Data Engineers: Data Scientists will work closely with Data Engineering In order to ensure the appropriate data is easy to pull and analyze. Further, Data Scientists often work with Data Engineers to productionize models and enable a machine learning platform.
Business Stakeholders: Though a Data Scientist’s core job is not to help the business broadly understand what’s happening, Data Scientists frequently work with their business stakeholders to make sure they have a holistic understanding of the problem space in order to identify and solve the most impactful problems. Business stakeholders generally have a great idea of the “what”, and Data Scientists can help determine the “how”.
- Apply overly complicated solutions to problems
- Fail to fully understand the business context and build things that don’t improve a business problem
- Build and launch models without guardrails
Stakeholder | Consuming Prepared Data
We’d be remiss if we didn’t mention a fourth bucket that is more of a catchall for those who work with data regularly, but do not fall into one of the other archetypes. This bucket includes folks in Strategy & Operations, Finance, Marketing, Customer Service, Research, etc who are generally the customers of a data team and may present the data back to their teams or manipulate the data to dive deeper.
These folks sometimes know little SQL — though it’s not always required of them — so they sometimes rely on the data team to pull data for them.
- Misinterpreting data or taking it out of context
- Over-reliance on the data team with asks to pull a lot of data without providing sufficient context
|Question: Who should be responsible for building data transforms: Data Engineers or Data Analysts?

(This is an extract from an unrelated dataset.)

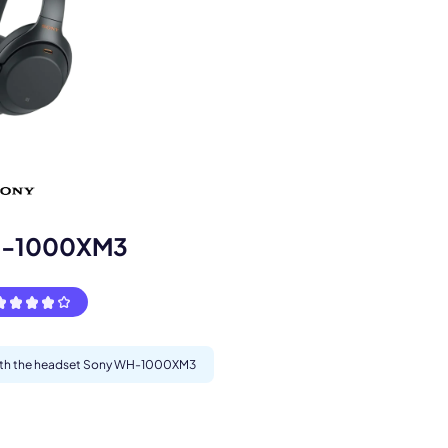
s.
H-1000XM3
 with the headset Sony WH-1000XM3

|Answer: For teams with both Data Engineers and Data Analysts, this can depend on your team structure as well as the relationships across your team. Since Data Analysts are the main consumers of transformed data, it can be very helpful to have Data Analysts define the schema and/or build the transforms and have Data Engineers implement and monitor them. However, Data Engineers generally have expertise in designing and maintaining transformed data, in which case a collaboration between your Data Analyst and Data Engineer might be more appropriate. If Data Engineers are close with the business and really understand the needs, they can create transforms for the rest of the business. For teams with either a Data Analyst or a Data Engineer but not both, the person you have will likely be the recipient of this responsibility.
|Question: Who should be responsible for running experiments?

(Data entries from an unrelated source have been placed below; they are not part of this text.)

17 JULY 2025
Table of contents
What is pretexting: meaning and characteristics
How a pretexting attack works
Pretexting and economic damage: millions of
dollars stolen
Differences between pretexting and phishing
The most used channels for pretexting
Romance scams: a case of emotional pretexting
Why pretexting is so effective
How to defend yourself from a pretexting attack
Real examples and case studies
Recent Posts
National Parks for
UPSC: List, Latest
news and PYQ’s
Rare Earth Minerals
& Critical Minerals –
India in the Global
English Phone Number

|Answer: Experimentation can be truly cross-functional as there are multiple components, including accurate group logging, design, analysis, and general process. Data Engineers can be heavily involved in the experimental logging phase, though this generally requires a larger upfront investment to enable this for all experiments. For straightforward A/B experiments, Data Analysts may be able to work with stakeholders to design and analyze experiments. For more complex or difficult experiments, it may be necessary to pull in someone with a stronger statistics or causal inference background. The general process for setting up, running, and analyzing experiments should be run by the team who is willing to review experimental designs and share results with other teams, though this is generally a more collaborative process across multiple roles.
|Question: What if my company has particular needs when it comes to data?
|Answer: This is often the case, and your needs for specific roles might look a bit different. For example, if your company’s main product is ML, your ML Engineer might look more like a combination of Data Engineering and other Engineering roles. The Finance team might have its own analysts who exercise skills across archetypes but with a purely financial focus. Operators can also exercise their analytics or data science skill sets for particular projects, though their work is generally not built to scale.